Composed: 1841, 1845
Premiered: 1846, Leipzig
Duration: 31 minutes
Robert Schumann started his musical career with the intention of becoming a pianist, and eventually married one of the world’s foremost piano virtuosos, Clara Wieck. His ambitions to become a performer himself were thwarted by a mysterious paralysis of his right hand. The world has cause to be grateful for this apparent tragedy, for it allowed Schumann to devote all his energy to musical journalism and composition, with a background of deep understanding of the piano.
His Piano Concerto had its beginnings in 1841, when Schumann composed what was to become the first movement, calling it Phantasie in A Minor. Up to this point, his compositions had been mainly concise miniatures – songs and solo piano pieces. The Schumanns were married in September of 1840, and a period of tremendous musical creativity followed, which allowed Robert – for the first time – to find the confidence to take on larger forms and orchestral music.

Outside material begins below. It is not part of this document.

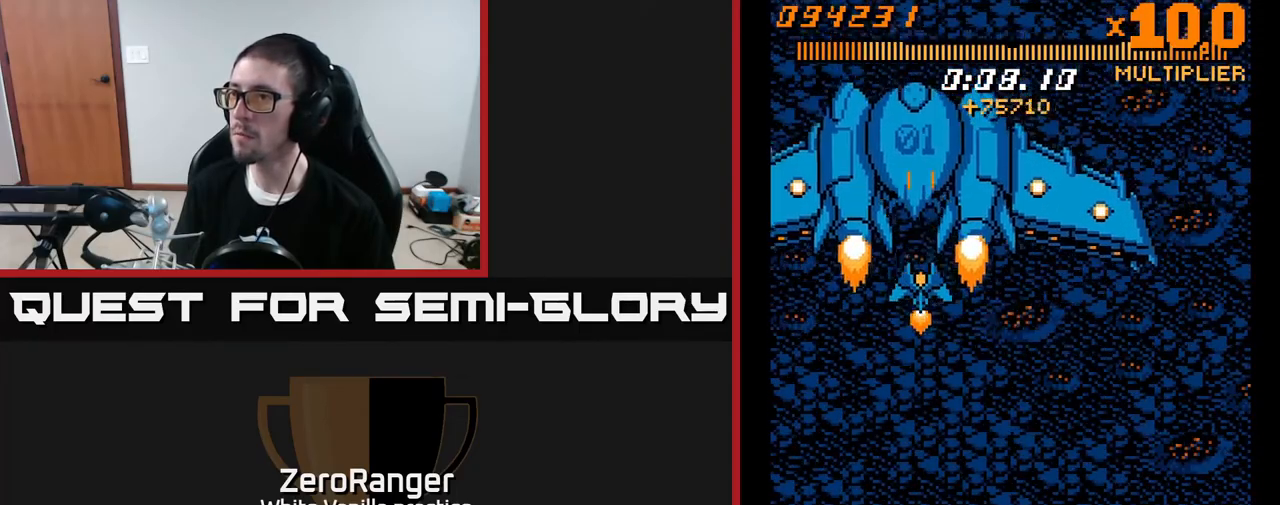
{"buttons": ["A", "DPAD_DOWN", "DPAD_RIGHT"], "right_stick": "center", "events": [[83, "DPAD_DOWN", "down"], [300, "DPAD_RIGHT", "down"]]}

By 1845, when Schumann came to add the other two movements of the concerto, his mood had changed. He complained of exhaustion and despair – a foretaste of the psychiatric illness which ultimately claimed him. He and Clara had undertaken a prolonged concert tour to Russia the previous year. Travel always upset him; he needed calm and silence to compose. As he put it, “the distractions and unsettled nature of the virtuoso life are opposed to and injure lofty research and productivity, which require happiness and complete isolation from the world.”
Despite the years which separated the first movement from the other two and the change in Schumann’s emotional state, he was able to recover his earlier, youthful mood, with the result that the Piano Concerto is a unified whole. It was first performed in 1846 in Leipzig (by Clara, of course), and later that year in Vienna. The public was unresponsive: they had memories of Clara as a young girl playing brilliant showpieces and were unprepared for the subtle, romantic musicality that has made this work a favourite since its premiere, particularly among younger pianists.
Program note by the late Dr. C.W. Helleiner.